Entre blessures répétées et rotation obligatoire, Franck Haise doit adapter son football pour maintenir le Stade Rennais dans la course aux places européennes. Loin de l’idéal de l’équipe type, le technicien doit bricoler, inventer et parfois se simplifier face à un secteur défensif mis à rude épreuve.
Depuis quelques semaines, la charnière rennaise accumule les contraintes : Jeremy Jacquet, touché à l’épaule, pourrait manquer le reste de la saison, tandis que plusieurs autres défenseurs comme Kamara ou des profils latéraux alternent entre retours et rechutes. Le bloc de départ s’effrite, les options de remplacement se raréfient, et Haise se retrouve face à un puzzle incomplet. Plutôt que de s’appuyer uniquement sur sa base de départ, il doit désormais jongler avec des profils complémentaires, réaffecter des joueurs à des postes inhabituels et accepter une marge de progression plus importante dans la lecture défensive. C’est dans ce contexte que le SRFC oscille entre solidité et fragilité, selon le degré de cohésion du 11 déployé.

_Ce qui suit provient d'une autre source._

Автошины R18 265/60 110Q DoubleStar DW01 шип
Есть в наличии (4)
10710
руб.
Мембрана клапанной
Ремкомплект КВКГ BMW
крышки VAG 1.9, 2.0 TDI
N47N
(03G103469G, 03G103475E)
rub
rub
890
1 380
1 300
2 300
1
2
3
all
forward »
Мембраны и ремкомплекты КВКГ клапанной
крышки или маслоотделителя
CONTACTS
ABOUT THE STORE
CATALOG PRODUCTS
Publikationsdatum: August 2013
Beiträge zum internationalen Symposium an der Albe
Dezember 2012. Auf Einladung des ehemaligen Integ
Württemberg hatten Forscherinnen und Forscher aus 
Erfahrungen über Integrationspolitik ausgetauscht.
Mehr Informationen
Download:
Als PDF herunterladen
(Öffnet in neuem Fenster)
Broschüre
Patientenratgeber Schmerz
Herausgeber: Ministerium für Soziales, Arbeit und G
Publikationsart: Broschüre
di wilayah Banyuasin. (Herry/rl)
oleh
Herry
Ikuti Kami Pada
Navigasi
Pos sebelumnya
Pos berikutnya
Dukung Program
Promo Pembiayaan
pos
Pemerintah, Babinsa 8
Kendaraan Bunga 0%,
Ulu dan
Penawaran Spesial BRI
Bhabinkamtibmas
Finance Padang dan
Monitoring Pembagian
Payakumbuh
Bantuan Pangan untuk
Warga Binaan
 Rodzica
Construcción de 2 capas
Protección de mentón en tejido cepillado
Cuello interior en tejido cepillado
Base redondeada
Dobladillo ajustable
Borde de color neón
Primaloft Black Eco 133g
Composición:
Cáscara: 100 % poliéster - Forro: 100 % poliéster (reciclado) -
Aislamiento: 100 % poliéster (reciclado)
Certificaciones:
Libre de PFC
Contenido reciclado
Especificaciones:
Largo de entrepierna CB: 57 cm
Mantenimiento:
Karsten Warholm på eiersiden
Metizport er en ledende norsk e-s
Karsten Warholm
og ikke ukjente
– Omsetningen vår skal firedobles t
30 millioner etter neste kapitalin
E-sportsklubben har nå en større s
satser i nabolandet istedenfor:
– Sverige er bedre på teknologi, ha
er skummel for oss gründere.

Franck Haise, ingénieur du 4‑3‑3 rennais
Pour limiter les dégâts, Haise joue la carte de la compacité : un bloc plus resserré, avec un milieu plus marqué en fonction de protection, et une défense qui refuse de laisser des espaces entre les lignes. L’idée est de réduire l’effet des absences en ne s’exposant pas à des contres brutaux, quitte à parfois abandonner un peu de possession. Le 4‑3‑3 reste le schéma de référence, mais avec une lecture plus prudente, moins de risques pris derrière, et une exigence accrue en termes de discipline collective. Les joueurs doivent couvrir les intervalles, compenser les erreurs des uns par les déplacements des autres, ce qui impose une cohésion encore plus grande dans le secteur défensif.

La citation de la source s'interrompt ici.